Ray Bellm voltou à Spice para a temporada de 1988, e ficava claro que o chassis idealizado pela equipa de Gordon Spice era o carro a abater. A equipa alinhou dois carros e o principal adversário de Bellm e Spice na luta pelo campeonato foi mesmo o segundo carro, pilotado por Thorkild Thyrring, Almo Coppelli e Eliseo Salazar. Nessa temporada, era normal a grelha da classe C2 ser superior à da principal, e a Spice contribui para esse crescimento, vendendo carros à GP Motorsport e à Chamberlain Engineering (esta com um motor Hart de F1). A Ecosse saiu para Ray Mallock se dedicar ao regresso da Aston Martin, e a Tiga concentrou os seus esforços na Kelmar Racing (que ganhou no Nürburgring, a única derrota da Spice), enquanto a ADA substituiu o chassis Gebhardt pelo seu próprio carro, construído nas instalações da March. A FIA anunciou a criação da nova fórmula de Grupo C com motores de F1 a partir de 1989, com as corridas reduzidas de 1000 km para 480 km, e Gordon Spice quis lutar com as grandes marcas
instalando um Ford Cosworth DFR no novo design, o SE89C, um resultado que ficou aquém das expetativas devido às vibrações do bloco de F1. Mas mesmo assim a marca continuou bem representada no Grupo C2, preenchendo metade do plantel e vendo duas clientes, a Chamberlain e o Team Mako, a lutarem pelo título, que acabou por ir para a primeira, com quatro vitórias de Fermín Vélez e Nick Adams. A Tiga também conseguiu ganhar uma corrida, mas o GC289 não era tão rápido. Apenas a francesa ALD tentou contrariar estas duas marcas.

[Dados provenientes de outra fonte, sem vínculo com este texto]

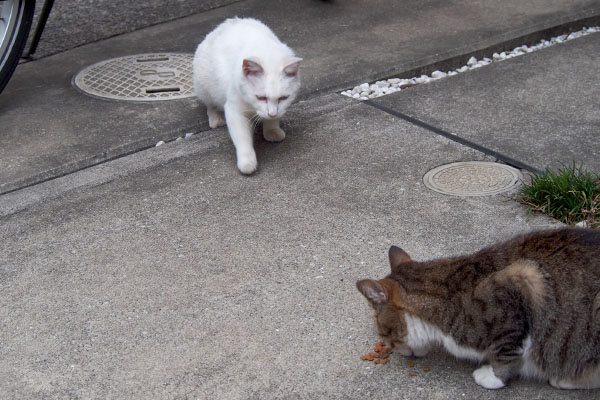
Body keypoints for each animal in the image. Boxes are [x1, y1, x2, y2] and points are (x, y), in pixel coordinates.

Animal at [192, 18, 302, 173]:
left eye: (283, 98)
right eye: (260, 97)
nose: (272, 113)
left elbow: (272, 121)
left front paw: (272, 130)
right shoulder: (234, 111)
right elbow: (242, 139)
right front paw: (247, 163)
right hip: (205, 88)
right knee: (210, 105)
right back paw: (216, 119)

Le Mans não contou para o campeonato, com a vitória nesta prova a ir para um Cougar antigo da equipa Courage. Em 1990, a FIA acabou com a classe C2 no Campeonato do Mundo, mas como Le Mans não contava, ainda atribuiu o título, sendo o último vencedor da categoria o Spice da PC Automotive. A categoria revelou ser popular na sua curta vida, dando origem a alguns construtores próprios nas corridas alemãs da Supercup e Interserie (como o Lotec-Maurer) e no Campeonato Japonês (os MCS Guppy construídos pela Mooncraft), e até a um Campeonato Britânico. Dada a popularidade da categoria, quando a FIA anunciou a criação do novo regulamento para motores de F1, Gordon Spice e Hugh Chamberlain chegaram a considerar criar um campeonato internacional paralelo, mas não foram avante com esta ideia.
Paulo Manuel Costa
Do outro lado do Atlântico
As regulamentações da FIA para Grupo C e dos americanos da IMSA para a classe GTP tiveram desenvolvimentos paralelos, razão pela qual os carros são quase idênticos. Tal como na Europa, surgiu na América a necessidade de criar uma classe de sport-protótipos mais acessível para equipas privadas, que entrou em vigor em 1985, batizada com o nome Camel Lights (em deferência ao patrocinador). Já haviam alguns motores pequenos em atividade até então, mas não tinham hipóteses de bater os motores turbo da Porsche e Ford ou os grandes V8 da Chevrolet. Os chassis eram idênticos aos GTP, mas os motores, que eram obrigatoriamente derivados de série, estavam limitados a 3 litros. Argo e Tiga foram os primeiros construtores de chassis envolvidos, mas pouco depois chegaram a Kudzu, a Fabcar e a Spice, tendo esta encontrado na América um mercado muito recetivo às suas criações, mais ainda que na Europa. Numa primeira fase, os Mazda 12A e 13B rotativos eram os mais competitivos, tanto que Jim Downing foi campeão da classe três anos consecutivos. A GM respondeu com o Buick V6 e o Pontiac de quatro cilindros, com o primeiro a vencer o título entre 1989 e 1991 com três pilotos diferentes. A Ferrari chegou a ter um motor em ação (preparado pela Carma), mas nunca conseguiu lutar pelo título. Em vez disso, quem chegou foi a Honda of America, que forneceu o propulsor do Acura NSX à Comptech Racing, vencendo os últimos três campeonatos com Parker Johnstone. No final de 1993, as categorias GTP e Lights desapareceram, dando lugar a protótipos abertos.